#### TEXT EXCERPT
Pulling random numbers out of thin air, it would appear. Let's stop doing that. Another example is Anand's claims about the MCs in Redwood and respectively Cypress, which are bogus (only some bits of the MC actually abide that relationship, not it as a whole) - yet the Internetz is running with it with great speed, it would appear.
 
I'm pretty confident about the 80 $ number. It should be in that ballpark, if my memory serves well. I have seen a very nice table (which, of course I cannot find now but you can help me) with all the components' prices for Radeons and GeForces. :)
Ok, obviously you think that this 80% higher price is too much.
Then, what's your guess or information about prices?

I cannot find anything on Elpida, Hynix, Micron and Samsung websites about XDR2, no announcements about memory speeds or prices, nothing. :oops:
 
Actually XDR2 couldn't be used in Low-End cos the price.
And different MC may cause more money in redesign compared to a flexible desgin
 
If the 7xxx series is going to use xdr2, where are they going to get the ram from? I mean who is going to produce it? as apparently no one has even produced a sample of xdr2 yet. Or has 7xxx been moved back to late in 2012?
 
In my opinion, this whole "XDR2 for HD 7000 high-end" is BS.
It probably started as an enthusiast's speculation/wishful thinking/wet dream, was picked up by a site that of course didn't name any source, then other sites picked up that story for teh clickz, and now many of the enthusiasts among their readers apply the it's all over the net and I want it to be true, so it must be true™-filter and defend it vigorously.

My personal I learned the hard way that such rumors usually turn out to be a pile of goo™-filter tells me we'll probably see at most a 384-bit controller with mildly increased GDDR5 clocks on Tahiti. Best case.

But we won't see anything fancy until one of the following generations introduces an interposer + stacked memory.
 
i'm not for the xdr theory, but highend and lowend gpu haven't different mc yet?
It's like a desgin with modularization now.


In my opinion, this whole "XDR2 for HD 7000 high-end" is BS.
It probably started as an enthusiast's speculation/wishful thinking/wet dream, was picked up by a site that of course didn't name any source, then other sites picked up that story for teh clickz, and now many of the enthusiasts among their readers apply the it's all over the net and I want it to be true, so it must be true™-filter and defend it vigorously.

My personal I learned the hard way that such rumors usually turn out to be a pile of goo™-filter tells me we'll probably see at most a 384-bit controller with mildly increased GDDR5 clocks on Tahiti. Best case.

But we won't see anything fancy until one of the following generations introduces an interposer + stacked memory.
########
#### INFORMATION GIVEN
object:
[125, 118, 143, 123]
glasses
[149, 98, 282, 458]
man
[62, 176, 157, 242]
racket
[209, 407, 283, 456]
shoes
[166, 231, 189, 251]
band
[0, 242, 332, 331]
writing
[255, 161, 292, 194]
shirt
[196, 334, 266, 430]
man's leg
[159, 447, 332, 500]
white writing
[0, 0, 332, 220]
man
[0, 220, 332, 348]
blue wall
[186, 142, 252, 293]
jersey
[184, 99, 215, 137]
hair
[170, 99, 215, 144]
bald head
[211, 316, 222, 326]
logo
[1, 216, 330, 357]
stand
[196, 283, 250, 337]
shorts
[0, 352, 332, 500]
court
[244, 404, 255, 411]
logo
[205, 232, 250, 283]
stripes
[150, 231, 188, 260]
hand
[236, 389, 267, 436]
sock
########
#### INFORMATION GIVEN
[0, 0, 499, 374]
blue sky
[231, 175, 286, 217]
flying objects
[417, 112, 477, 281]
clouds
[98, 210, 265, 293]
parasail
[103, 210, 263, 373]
########
* **WORK TO COMPLETE**:
From the forum thread on XDR2 memory, reproduce word for word the part that opens with the words containing "Pulling random numbers" and closes with "speed, it would appear.". The items are separate material with no connection to the forum thread on XDR2 memory.

* **THE ANSWER**:
Pulling random numbers out of thin air, it would appear. Let's stop doing that. Another example is Anand's claims about the MCs in Redwood and respectively Cypress, which are bogus (only some bits of the MC actually abide that relationship, not it as a whole) - yet the Internetz is running with it with great speed, it would appear.